Today, the Pentagon announced the successful testing of a component of the "Star Wars" anti-ballistic-missile (ABM) system initiated during the Regan Administration--a "total success...a huge step." The US insistence on abrogating treaty obligations in order to push the costly ABM program figures into Lieber and Press's argument:
Washington's pursuit of nuclear primacy helps explain its missile-defense strategy, for example. Critics of missile defense argue that a national missile shield, such as the prototype the United States has deployed in Alaska and California, would be easily overwhelmed by a cloud of warheads and decoys launched by Russia or China. They are right: even a multilayered system with land-, air-, sea-, and space-based elements, is highly unlikely to protect the United States from a major nuclear attack. But they are wrong to conclude that such a missile-defense system is therefore worthless -- as are the supporters of missile defense who argue that, for similar reasons, such a system could be of concern only to rogue states and terrorists and not to other major nuclear powers.
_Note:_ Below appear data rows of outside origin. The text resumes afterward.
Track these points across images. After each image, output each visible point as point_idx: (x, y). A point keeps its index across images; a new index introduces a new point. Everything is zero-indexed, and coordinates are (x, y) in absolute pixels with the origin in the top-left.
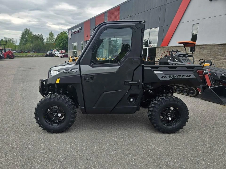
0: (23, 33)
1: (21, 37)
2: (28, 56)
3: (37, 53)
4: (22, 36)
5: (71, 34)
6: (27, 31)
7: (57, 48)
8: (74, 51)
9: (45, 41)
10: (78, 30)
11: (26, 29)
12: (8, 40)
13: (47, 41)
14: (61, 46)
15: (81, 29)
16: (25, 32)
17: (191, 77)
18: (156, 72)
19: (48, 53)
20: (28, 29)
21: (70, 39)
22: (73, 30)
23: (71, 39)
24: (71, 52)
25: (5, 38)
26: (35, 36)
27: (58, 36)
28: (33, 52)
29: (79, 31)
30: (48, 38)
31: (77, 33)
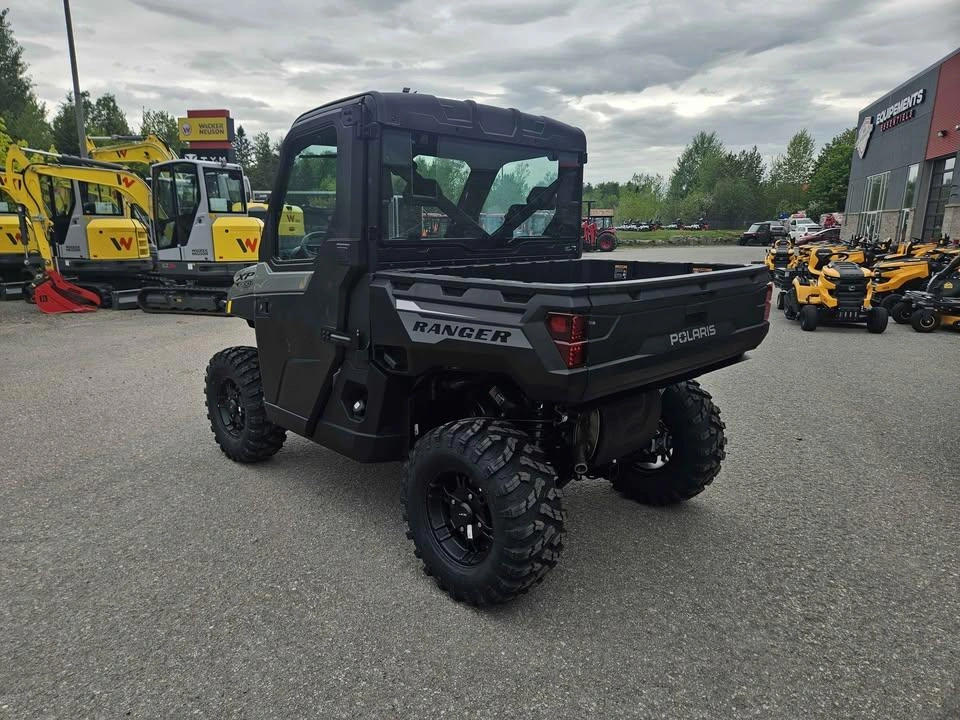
0: (689, 155)
1: (678, 168)
2: (670, 242)
3: (710, 229)
4: (682, 165)
5: (871, 134)
6: (703, 143)
7: (813, 205)
8: (869, 213)
9: (766, 177)
10: (904, 109)
11: (702, 134)
12: (644, 183)
13: (774, 178)
14: (834, 194)
15: (919, 101)
16: (696, 147)
17: (510, 342)
18: (401, 304)
19: (753, 229)
20: (708, 134)
21: (861, 155)
22: (883, 113)
23: (867, 156)
24: (856, 219)
25: (635, 177)
26: (730, 158)
27: (829, 150)
28: (696, 226)
29: (911, 113)
30: (782, 161)
31: (899, 122)
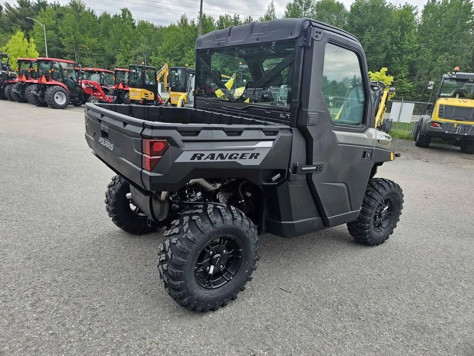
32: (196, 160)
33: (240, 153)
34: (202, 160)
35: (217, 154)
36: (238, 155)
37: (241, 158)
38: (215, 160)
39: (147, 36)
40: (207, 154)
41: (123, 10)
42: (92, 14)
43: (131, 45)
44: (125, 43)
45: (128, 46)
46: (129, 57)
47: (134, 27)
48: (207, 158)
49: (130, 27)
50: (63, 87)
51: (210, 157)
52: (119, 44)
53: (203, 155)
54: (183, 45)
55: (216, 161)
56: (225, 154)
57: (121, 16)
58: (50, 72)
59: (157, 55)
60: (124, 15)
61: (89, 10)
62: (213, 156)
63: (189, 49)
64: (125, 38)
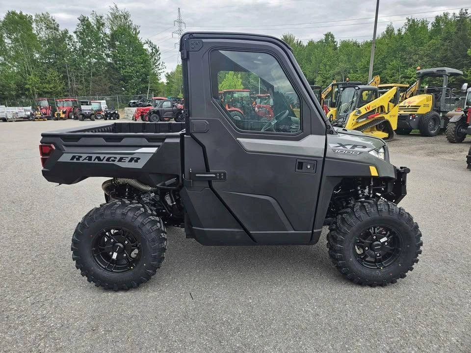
32: (75, 160)
33: (118, 157)
34: (81, 161)
35: (94, 156)
36: (116, 158)
37: (119, 161)
38: (92, 162)
39: (347, 55)
40: (84, 156)
41: (326, 35)
42: (299, 44)
43: (330, 67)
44: (325, 65)
45: (328, 67)
46: (327, 78)
47: (335, 48)
48: (85, 159)
49: (330, 50)
50: (240, 112)
51: (88, 158)
52: (319, 67)
53: (81, 157)
54: (385, 57)
55: (94, 162)
56: (102, 156)
57: (324, 41)
58: (231, 100)
59: (356, 72)
60: (327, 39)
61: (297, 42)
62: (90, 158)
63: (392, 61)
64: (325, 60)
What both of these camps overlook is that the sort of missile defenses that the United States might plausibly deploy would be valuable primarily in an offensive context, not a defensive one -- as an adjunct to a U.S. first-strike capability, not as a standalone shield. If the United States launched a nuclear attack against Russia (or China), the targeted country would be left with a tiny surviving arsenal -- if any at all. At that point, even a relatively modest or inefficient missile-defense system might well be enough to protect against any retaliatory strikes, because the devastated enemy would have so few warheads and decoys left.
Just over three years ago, it was "old Europe" whose global significance was unimpressive to Donald Rumsfeld--tomorrow, it could be "old Eurasia."